Interpretable Graph Similarity Computation via Differentiable Optimal Alignment of Node Embeddings
Published in SIGIR 2021, the 44th International Conference on Research and Development in Information Retrieval, 2021
Doan, Khoa D., Saurav Manchanda, Suchismit Mahapatra, and Chandan K. Reddy. "Interpretable graph similarity computation via differentiable optimal alignment of node embeddings." In Proceedings of the 44th International ACM SIGIR Conference on Research and Development in Information Retrieval, pp. 665-674. 2021.
Computing graph similarity is an important task in many graphrelated applications such as retrieval in graph databases or graph clustering.

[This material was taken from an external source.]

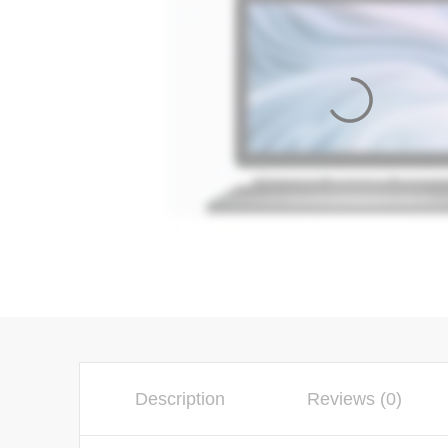
Description
Reviews (0)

While numerous measures have been proposed to capture the similarity between a pair of graphs, Graph Edit Distance (GED) and Maximum Common Subgraphs (MCS) are the two widely used measures in practice. GED and MCS are domain-agnostic measures of structural similarity between the graphs and define the similarity as a function of pairwise alignment of different entities (such as nodes, edges, and subgraphs) in the two graphs. The explicit explainability offered by the pairwise alignment provides transparency and justification of the similarity score, thus, GED and MCS have important practical applications. However, their exact computations are known to be NP-hard. While recently proposed neural-network based approximations have been shown to accurately compute these similarity scores, they have limited ability in providing comprehensive explanations compared to classical combinatorial algorithms, e.g., Beam search. This paper aims at efficiently approximating these domain-agnostic similarity measures through a neural network, and simultaneously learning the alignments (i.e., explanations) similar to those of classical intractable methods. Specifically, we formulate the similarity between a pair of graphs as the minimal “transformation” cost from one graph to another in the learnable node-embedding space. We show that, if node embedding is able to capture its neighborhood context closely, our proposed similarity function closely approximates both the alignment and the similarity score of classical methods. Furthermore, we also propose an efficient differentiable computation of our proposed objective for model training. Empirically, we demonstrate that the proposed method achieves up to 50%-100% reduction in the Mean Squared Error for the graph similarity approximation task and up to 20% improvement in the retrieval evaluation metrics for the graph retrieval task.